Demodex spp. could play a role in the etiopathogenesis of diseases such as acne rosacea, acne vulgaris, blepharitis, perioral dermatitis, pustular folliculitis, papillary pustular lesions of the scalp, pityriasis folliculorum, chronic renal failure, and basal cell carcinoma, pustular lesions in acquired immunodeficiency syndrome, keratoconjunctivitis, recurrent chalazions and meibomian gland dysfunctions [9-18]. For the diagnosis of the disease, cellophane tape method, preparation of skin scrapings in potassium hydroxide, punch biopsy and standardized skin surface biopsy can be used [2,4,7].

Malignant hematologic diseases are generally divided into lymphoid and myeloid neoplasms. The myeloid malignancies are myelodysplastic syndromes, myeloproliferative neoplasms (chronic myeloid leukemia, primary myelofibrosis, polycythaemia vera, essential thrombocytosis), acute myeloid leukemia, myeloid sarcoma and myeloid neoplasms with eosinophilia. The most important lymphoid malignancies are chronic lymphocytic leukemia/small lymphocytic lymphoma, hairy cell leukemia, plasma cell myeloma, solitary plasmacytoma, non-Hodgkin's lymphoma, Hodgkin's lymphoma, lymphoplasmacytic lymphoma and acute lymphoblastic leukemia [10,11]. Bone marrow infiltration, dysfunctions of T and B cells and hypogammaglobulinemia are the main causes of immunosuppression in hematologic malignities. In addition, neutropenia and lymphopenia, which leads to mucosal injury, are the side effects of various chemotherapeutic agents [12]. There are studies reporting that the incidence of Demodex spp. may increase due to immunosuppression for such reasons as immunosuppressive drug usage, advanced age, etc. However, the patogenity of this increased Demodex spp. is controversial [9-18].

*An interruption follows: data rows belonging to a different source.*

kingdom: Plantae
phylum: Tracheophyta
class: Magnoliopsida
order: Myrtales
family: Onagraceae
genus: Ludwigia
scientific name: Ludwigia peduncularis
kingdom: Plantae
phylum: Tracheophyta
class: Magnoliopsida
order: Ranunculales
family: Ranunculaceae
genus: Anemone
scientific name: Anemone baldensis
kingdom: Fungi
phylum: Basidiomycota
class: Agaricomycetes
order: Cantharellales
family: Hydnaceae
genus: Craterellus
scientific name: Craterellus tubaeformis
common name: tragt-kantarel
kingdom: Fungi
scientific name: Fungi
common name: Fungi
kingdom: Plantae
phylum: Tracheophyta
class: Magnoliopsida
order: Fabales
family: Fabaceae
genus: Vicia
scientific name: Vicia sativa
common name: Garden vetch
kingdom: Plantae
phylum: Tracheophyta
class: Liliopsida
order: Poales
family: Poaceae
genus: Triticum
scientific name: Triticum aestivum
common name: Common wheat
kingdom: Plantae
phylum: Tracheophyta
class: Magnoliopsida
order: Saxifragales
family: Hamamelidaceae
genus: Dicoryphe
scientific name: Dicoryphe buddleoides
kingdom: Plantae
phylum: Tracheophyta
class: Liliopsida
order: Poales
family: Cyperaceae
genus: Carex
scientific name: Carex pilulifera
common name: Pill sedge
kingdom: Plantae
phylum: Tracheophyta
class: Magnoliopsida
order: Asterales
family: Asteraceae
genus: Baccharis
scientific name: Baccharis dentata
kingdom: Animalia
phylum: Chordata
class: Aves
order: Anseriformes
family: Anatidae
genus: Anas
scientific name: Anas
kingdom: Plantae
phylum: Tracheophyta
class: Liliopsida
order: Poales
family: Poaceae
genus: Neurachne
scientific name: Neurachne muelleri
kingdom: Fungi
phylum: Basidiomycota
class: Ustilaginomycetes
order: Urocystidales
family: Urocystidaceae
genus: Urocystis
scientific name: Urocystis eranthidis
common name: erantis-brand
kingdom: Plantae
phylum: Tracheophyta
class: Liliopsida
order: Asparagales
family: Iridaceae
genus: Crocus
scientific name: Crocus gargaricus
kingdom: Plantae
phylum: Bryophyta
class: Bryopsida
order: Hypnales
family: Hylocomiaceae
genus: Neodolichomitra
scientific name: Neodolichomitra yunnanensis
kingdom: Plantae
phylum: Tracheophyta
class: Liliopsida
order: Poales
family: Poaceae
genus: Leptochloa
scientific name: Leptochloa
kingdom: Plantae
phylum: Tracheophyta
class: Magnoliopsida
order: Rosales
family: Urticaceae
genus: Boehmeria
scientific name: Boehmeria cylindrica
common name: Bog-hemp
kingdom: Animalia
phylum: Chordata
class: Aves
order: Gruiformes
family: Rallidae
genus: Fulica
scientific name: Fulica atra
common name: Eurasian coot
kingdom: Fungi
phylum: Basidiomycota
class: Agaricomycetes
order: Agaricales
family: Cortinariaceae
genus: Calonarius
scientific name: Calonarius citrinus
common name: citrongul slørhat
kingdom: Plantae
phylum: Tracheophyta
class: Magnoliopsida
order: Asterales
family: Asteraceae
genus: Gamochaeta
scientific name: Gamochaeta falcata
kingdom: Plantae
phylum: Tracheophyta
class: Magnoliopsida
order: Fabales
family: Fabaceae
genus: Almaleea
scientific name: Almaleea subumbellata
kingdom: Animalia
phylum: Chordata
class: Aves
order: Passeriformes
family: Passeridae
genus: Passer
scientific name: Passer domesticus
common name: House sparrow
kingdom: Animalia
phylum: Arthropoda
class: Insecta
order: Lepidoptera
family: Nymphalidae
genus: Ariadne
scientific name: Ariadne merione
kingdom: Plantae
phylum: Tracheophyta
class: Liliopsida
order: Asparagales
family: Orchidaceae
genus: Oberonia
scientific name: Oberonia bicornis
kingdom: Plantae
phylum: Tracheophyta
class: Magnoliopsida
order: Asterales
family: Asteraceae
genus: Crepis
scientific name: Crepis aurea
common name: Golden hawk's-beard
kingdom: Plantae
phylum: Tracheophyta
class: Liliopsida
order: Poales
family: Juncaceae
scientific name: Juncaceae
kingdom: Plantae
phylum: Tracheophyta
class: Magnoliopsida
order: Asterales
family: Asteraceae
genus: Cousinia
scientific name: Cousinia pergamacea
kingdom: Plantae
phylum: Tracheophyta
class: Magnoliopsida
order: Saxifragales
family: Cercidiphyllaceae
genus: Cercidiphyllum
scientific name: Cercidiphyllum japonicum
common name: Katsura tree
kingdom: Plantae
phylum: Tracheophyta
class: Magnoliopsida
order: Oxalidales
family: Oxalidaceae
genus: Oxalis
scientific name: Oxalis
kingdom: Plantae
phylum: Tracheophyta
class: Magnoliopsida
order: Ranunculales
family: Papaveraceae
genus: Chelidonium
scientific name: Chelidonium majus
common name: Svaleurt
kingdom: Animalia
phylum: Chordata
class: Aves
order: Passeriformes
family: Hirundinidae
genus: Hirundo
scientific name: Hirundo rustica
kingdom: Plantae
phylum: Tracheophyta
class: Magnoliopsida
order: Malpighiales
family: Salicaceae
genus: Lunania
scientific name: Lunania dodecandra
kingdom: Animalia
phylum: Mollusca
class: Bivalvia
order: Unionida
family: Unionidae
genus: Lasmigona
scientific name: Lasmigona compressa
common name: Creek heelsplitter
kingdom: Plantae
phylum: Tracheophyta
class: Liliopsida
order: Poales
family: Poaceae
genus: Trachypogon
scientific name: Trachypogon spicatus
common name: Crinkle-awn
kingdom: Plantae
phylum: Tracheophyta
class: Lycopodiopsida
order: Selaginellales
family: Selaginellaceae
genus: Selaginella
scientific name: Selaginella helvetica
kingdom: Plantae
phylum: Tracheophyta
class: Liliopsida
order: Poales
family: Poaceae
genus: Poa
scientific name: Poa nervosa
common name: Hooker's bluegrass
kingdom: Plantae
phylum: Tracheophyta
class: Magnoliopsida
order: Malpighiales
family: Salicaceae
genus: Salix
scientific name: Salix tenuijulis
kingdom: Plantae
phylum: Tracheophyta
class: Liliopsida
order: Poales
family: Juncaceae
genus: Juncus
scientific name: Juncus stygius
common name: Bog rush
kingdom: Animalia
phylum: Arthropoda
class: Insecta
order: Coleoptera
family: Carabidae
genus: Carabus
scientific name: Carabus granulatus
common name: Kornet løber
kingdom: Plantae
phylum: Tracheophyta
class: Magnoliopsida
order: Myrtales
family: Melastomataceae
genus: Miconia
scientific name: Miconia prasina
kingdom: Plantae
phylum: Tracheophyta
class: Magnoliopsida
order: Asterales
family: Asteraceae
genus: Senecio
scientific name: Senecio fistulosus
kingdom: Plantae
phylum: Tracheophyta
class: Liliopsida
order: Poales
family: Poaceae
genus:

We have an original study published in 2007 regarding the occurrence of Demodex spp. in patients with rheumatoid arthritis [13]. To the best of our knowledge, our current study is the first study investigating the presence and density of D. folliculorum and D. brevis in hematologic cancer patients.

Besides, it is also the first study investigating D. folliculorum and D. brevis in chemotherapy patients. The present study aimed to investigate the prevalence and infestation of D. folliculorum and D. brevis in patients with haematological cancers and to define if chemotherapy influences the presence of Demodex mites or not.